*Rangel Alves da Costa
Quando estou meio assim... Mais triste que alegre, mais meditativo que prosista, mais reflexivo que atencioso, mais chuva que sol. Quando estou meio assim... Mais nostálgico que presença, mais saudoso que instante, mais choroso que sorridente. Quando estou meio assim... Mais distante que aqui, mais na nuvem que no chão, mais passarinho que andante. Quando estou meio assim... Mais entardecer que clarão do sol, mais enluarado que o dia aberto, mais vaga-lume que luz de poste. Quando estou meio assim... Mais carinhoso que a normalidade, mais carente que qualquer fartura, mais sensível que ausente. Quando estou meio assim... Mais poeira e pó que pedra dura, mais flor de mandacaru que espinho cru, mais pássaro triste que andorinha. Quando estou meio assim... Mais silêncio que voz, mais cabisbaixo que o pensador, mais entristecido que o enlutado. Quando estou meio assim... Mais dentro de mim do que aflora à pele, mais profundo que a rasura de tudo, mais humilde que a roupa velha. Quando estou assim, oh quando estou assim... Sou apenas eu, em mim. Quando estou assim, sou apenas eu. Em mim!

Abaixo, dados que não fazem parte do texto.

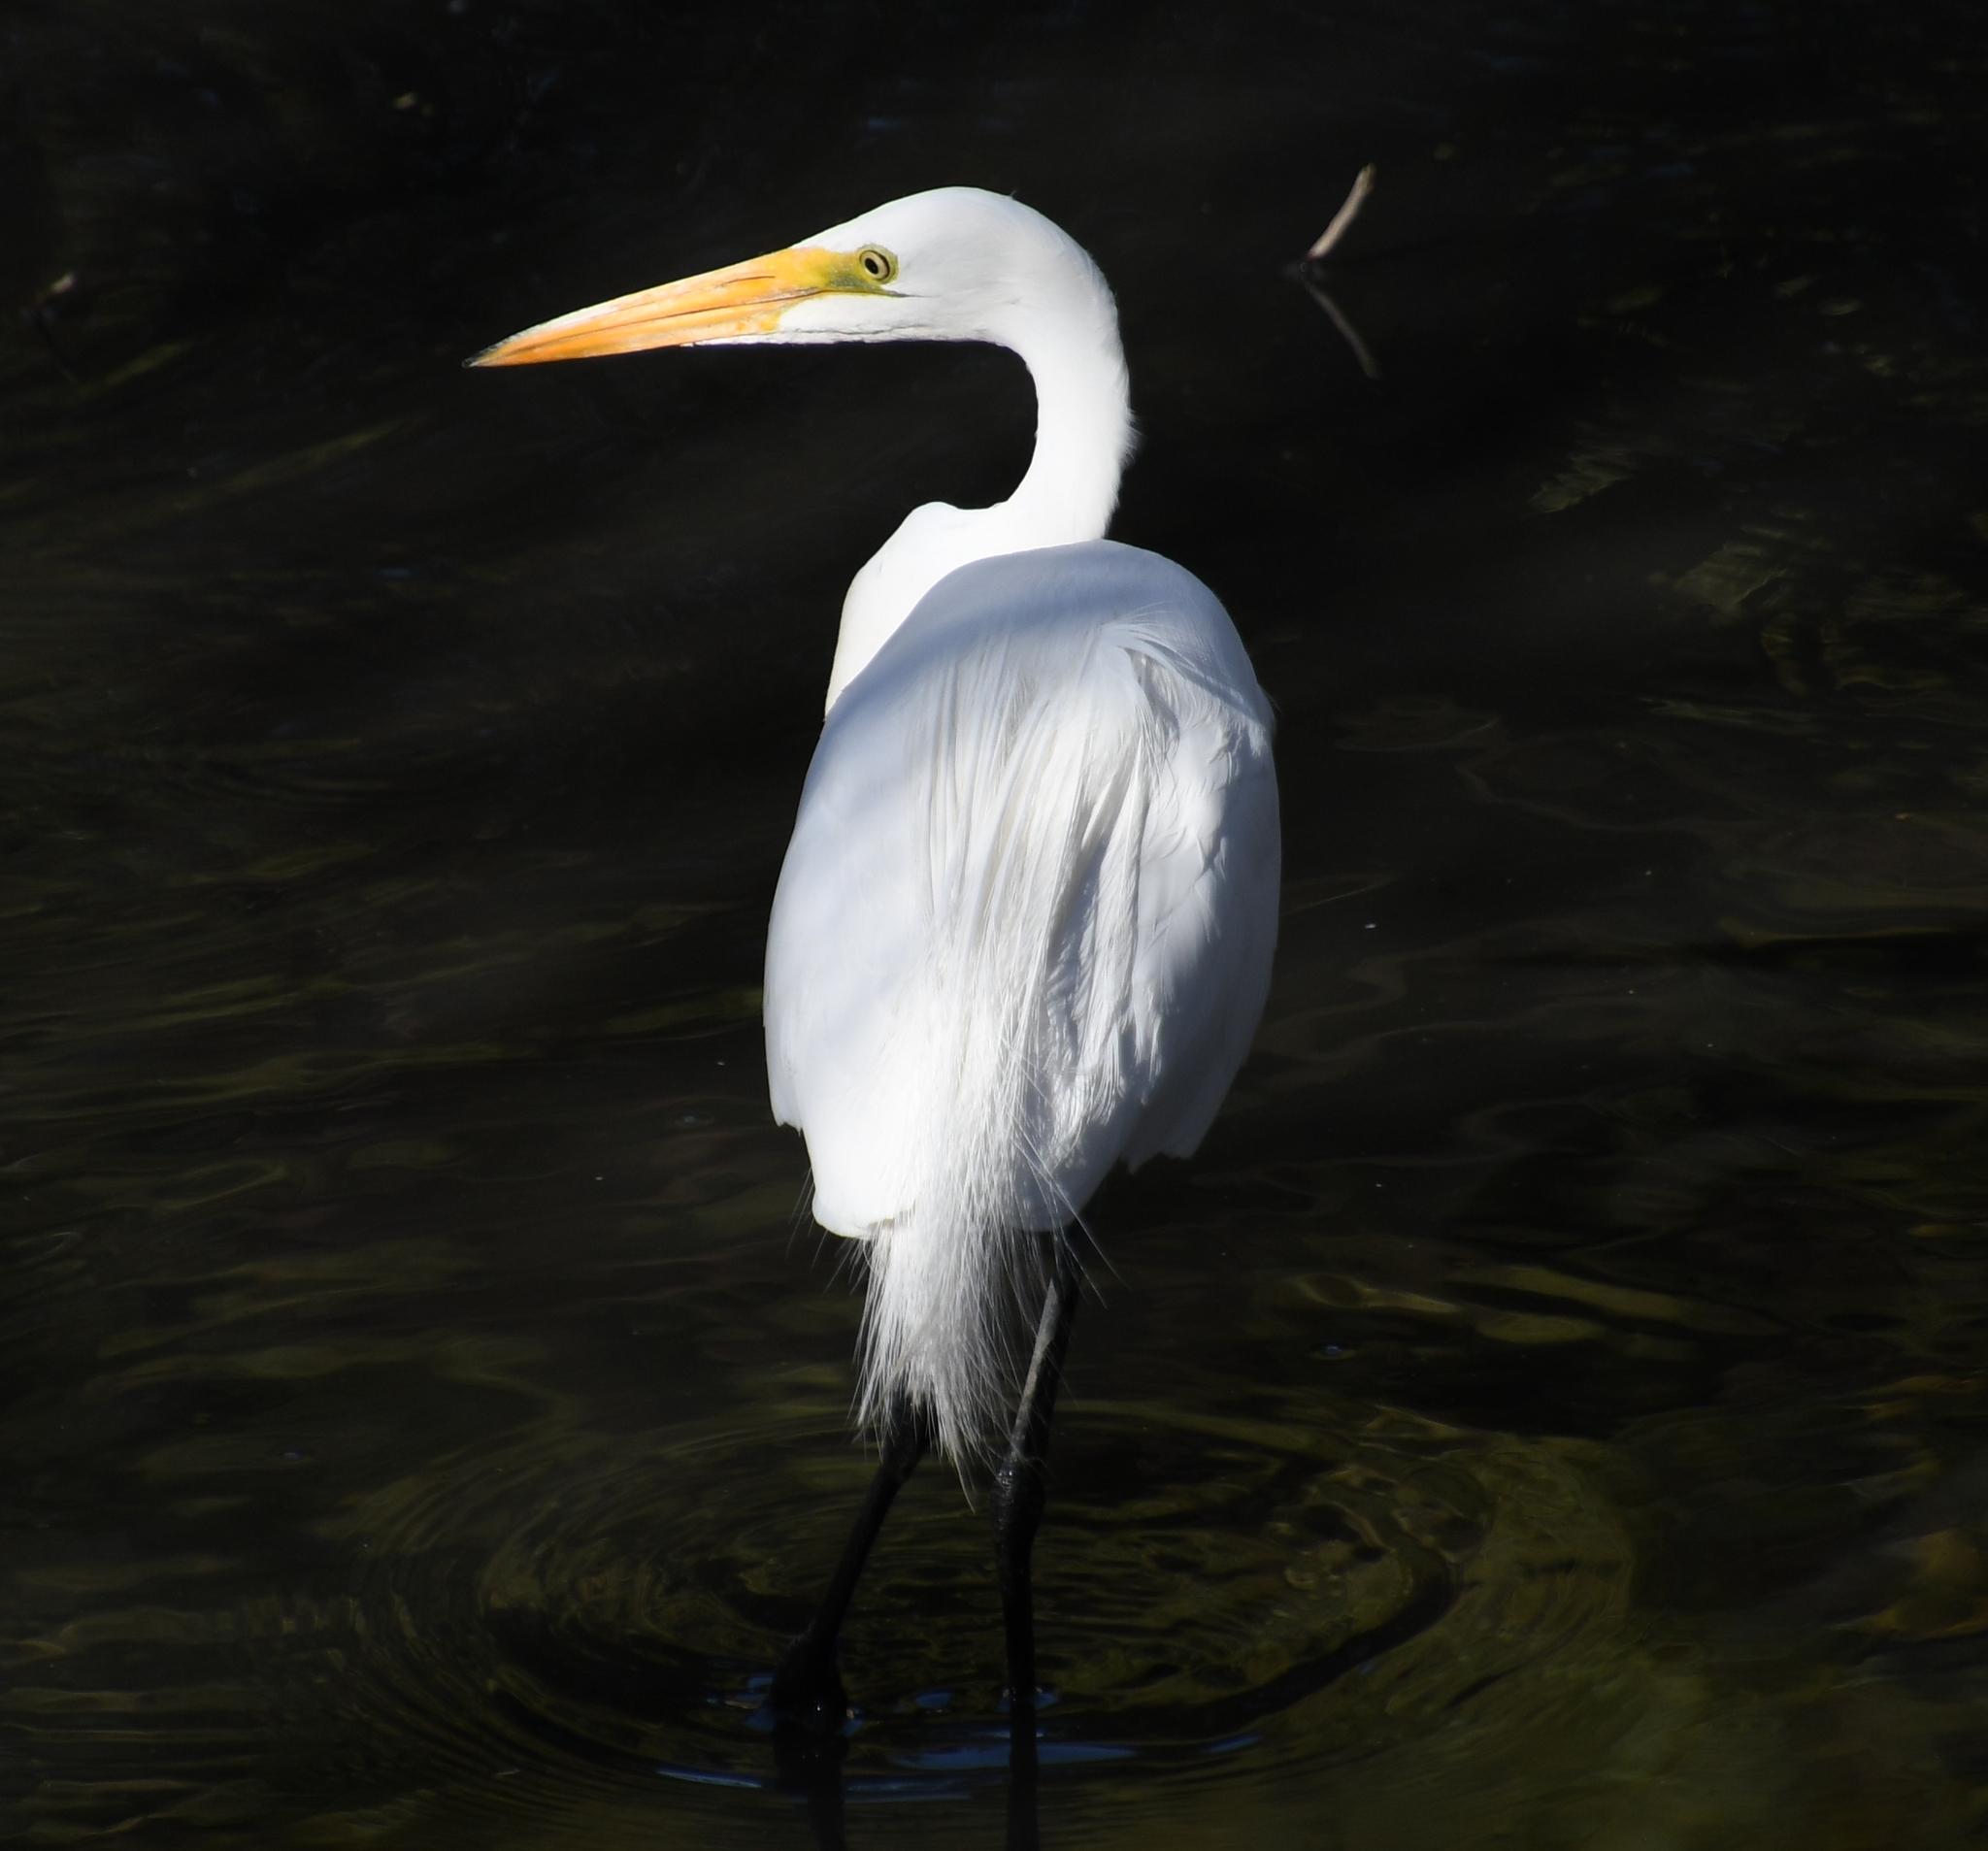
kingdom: Animalia
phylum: Chordata
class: Aves
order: Pelecaniformes
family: Ardeidae
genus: Ardea
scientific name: Ardea alba
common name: Great egret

Quando estou meio assim... Um livro velho que ninguém mais lê, como um álbum antigo que ninguém mais olha, como um retrato amarelado que ninguém sequer percebe mais, então desejo ser apenas o antigo e o cheio de traças. Quando estou meio assim... Mais distância que o continente, mais longe que qualquer porto, mais ilha que qualquer cais, então nem olha para trás e querer retornar. Quando estou meio assim... Mais curtido de sol que um velho alforje, mais chamuscado de tempo que um envelhecido embornal, mais rachado na fundura que um cantil de sol, então junto tudo o que tenho e passo a ser caçador de mim mesmo. Quando estou meio assim... Mais cangaceiro que qualquer bandido, mais atrevido que qualquer jagunço, mais frio e voraz que qualquer facínora, então me submeto à irresignação e já não serei mais nem arma nem estampido. Quando estou meio assim... Mais triste que a noite chuvosa, mais pranto que toda saudade, mais aperreado que o desamado, então apenas choro e sofro mais e mais, e tanto mais até que o mar escorra e a calmaria faça navegar o meu barco. Quando estou assim, oh quando estou assim... Sou apenas eu, em mim. Quando estou assim, sou apenas eu. Em mim!

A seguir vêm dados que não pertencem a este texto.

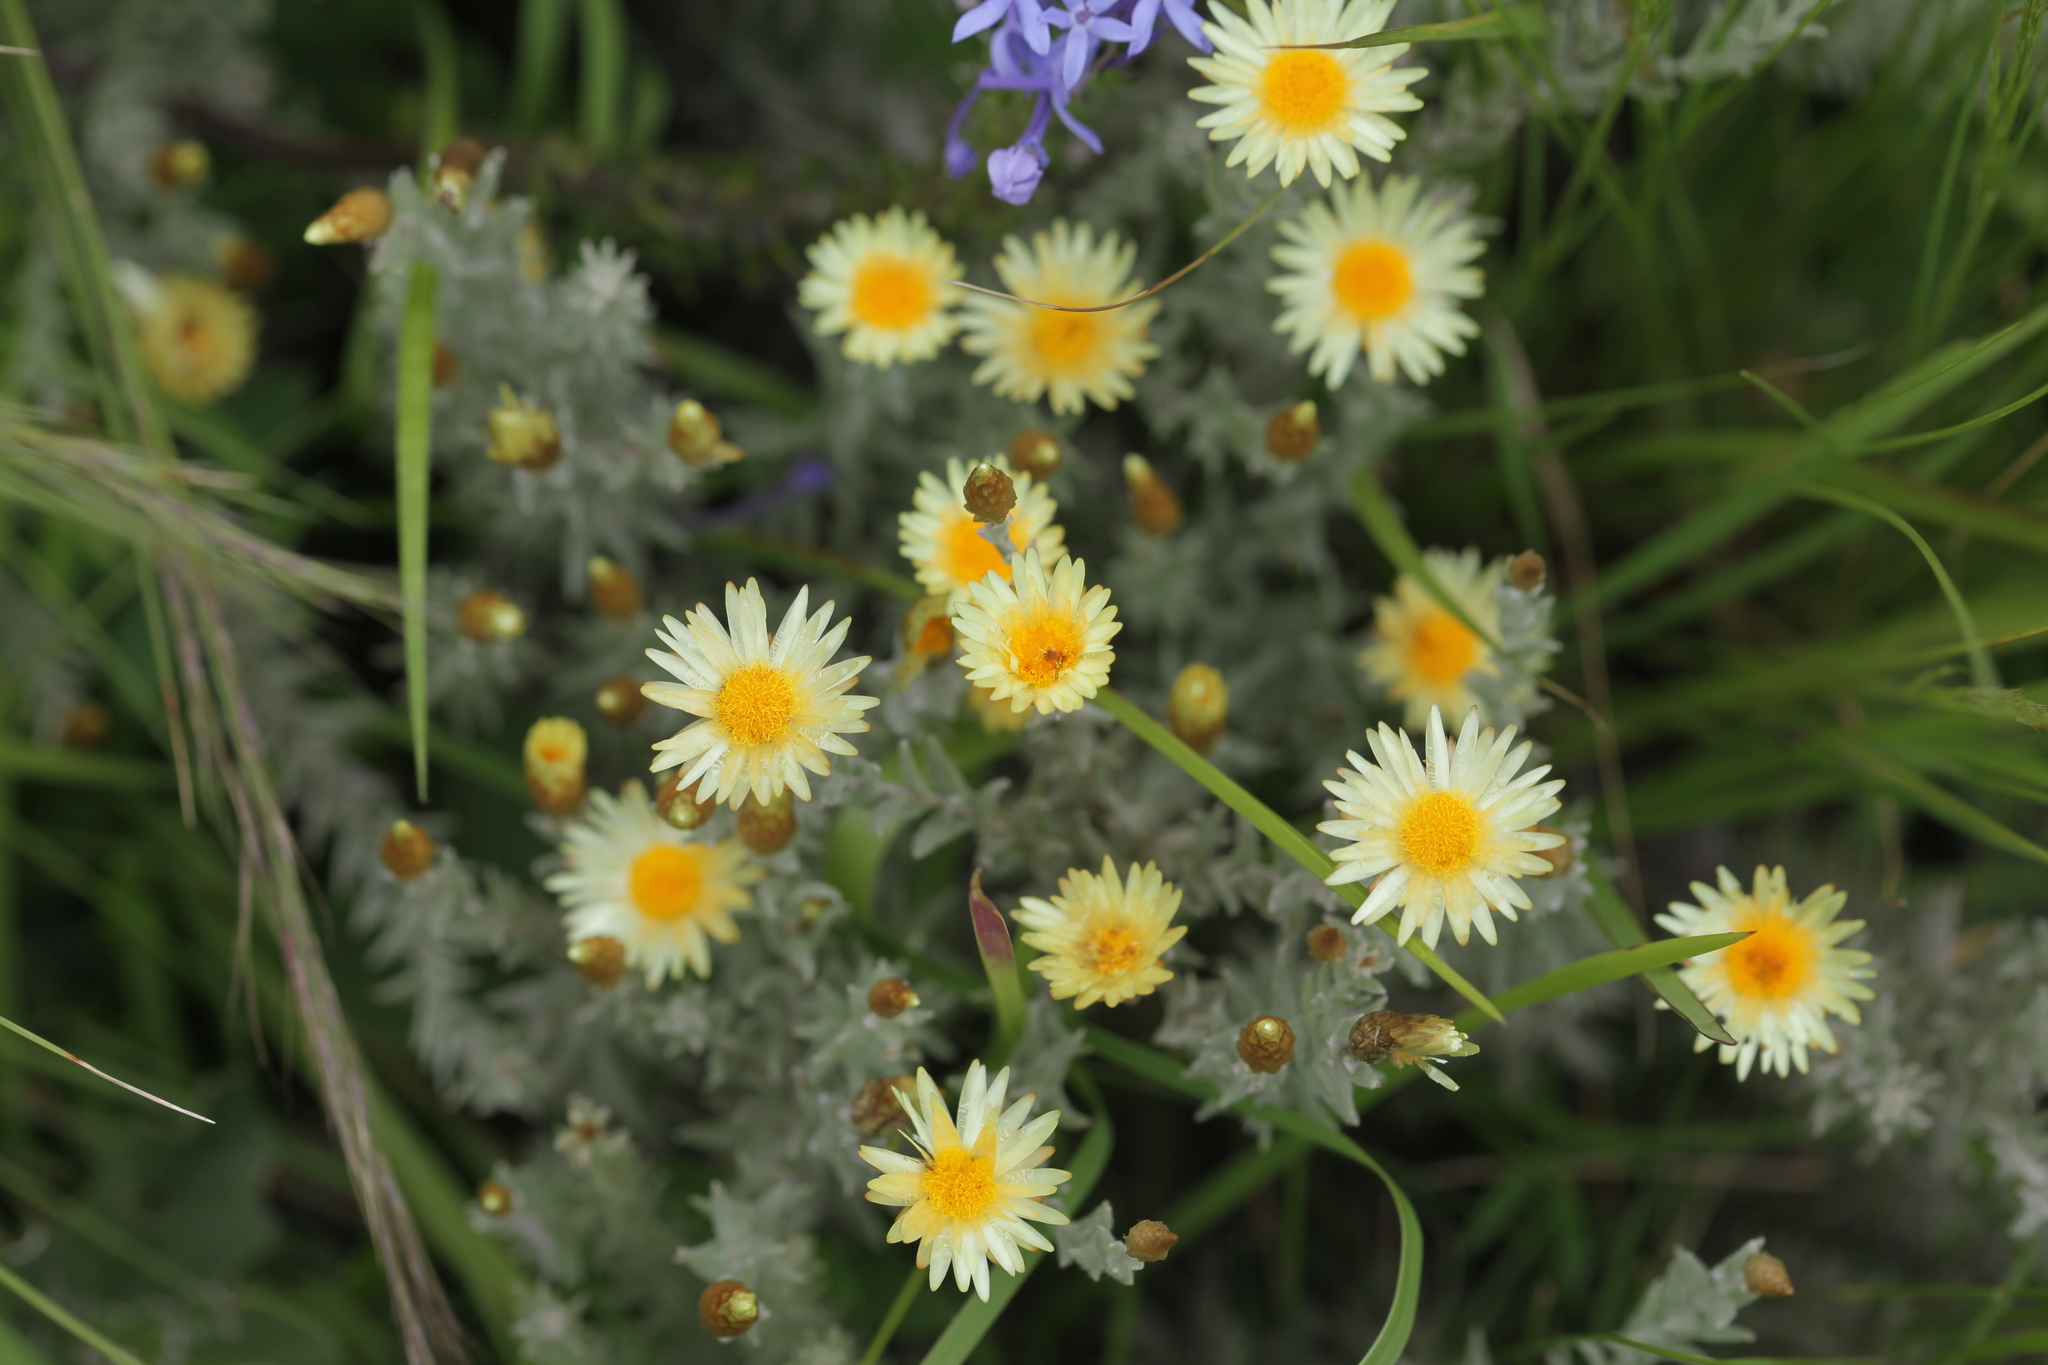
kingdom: Plantae
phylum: Tracheophyta
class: Magnoliopsida
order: Asterales
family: Asteraceae
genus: Helichrysum
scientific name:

Quando estou meio assim... Uma pedra de sal que tão esmagada já não salga mais nada, um torrão de açúcar que tão devastado já não adoça mais, um vidro derramado de azeite sobre a mesa do tempo, então bebo e como do insosso do que ainda resta experimentar. Quando estou meio assim... Um vaso de flores de plástico que pede água pelo ressecamento, uma moringa no umbral de janela que chora sua umidade sem ninguém ter sede, uma porta apenas entreaberta que se sacode pelas ventanias do dia a dia, então sou natureza-morta numa moldura qualquer de uma parede qualquer. Quando estou meio assim... Apenas uma panela velha ao lado de um fogão sem lenha, um pote na trempe já de fundura rachada, um caneco esquecido em cima de um torno de parede, então abro a janela de trás e deixo entrar um pouco de esperança e luz. Quando estou meio assim... Assim como uma valsa num salão vazio, assim como um piano tocando sozinho, assim como um lustre que chora ao invés de iluminar, então eu bailo sozinho toda a alegria da vida. Quando estou assim, oh quando estou assim... Sou apenas eu, em mim. Quando estou assim, sou apenas eu. Em mim!
Quando estou meio assim... Ou me desfaço ou me refaço de vez. Nem meio nem metade quando estou assim. Ou me preencho ou me esvazio de vez. Sou o tudo ou sou o nada. E já não serei meio assim. E já não serei metade assim. A luz ou a escuridão. O tudo ou o nada. Pois quando estou assim, oh quando estou assim... Sou mais que apenas eu em mim. Quando estou assim, sou mais que eu. Sou tudo o que há em mim!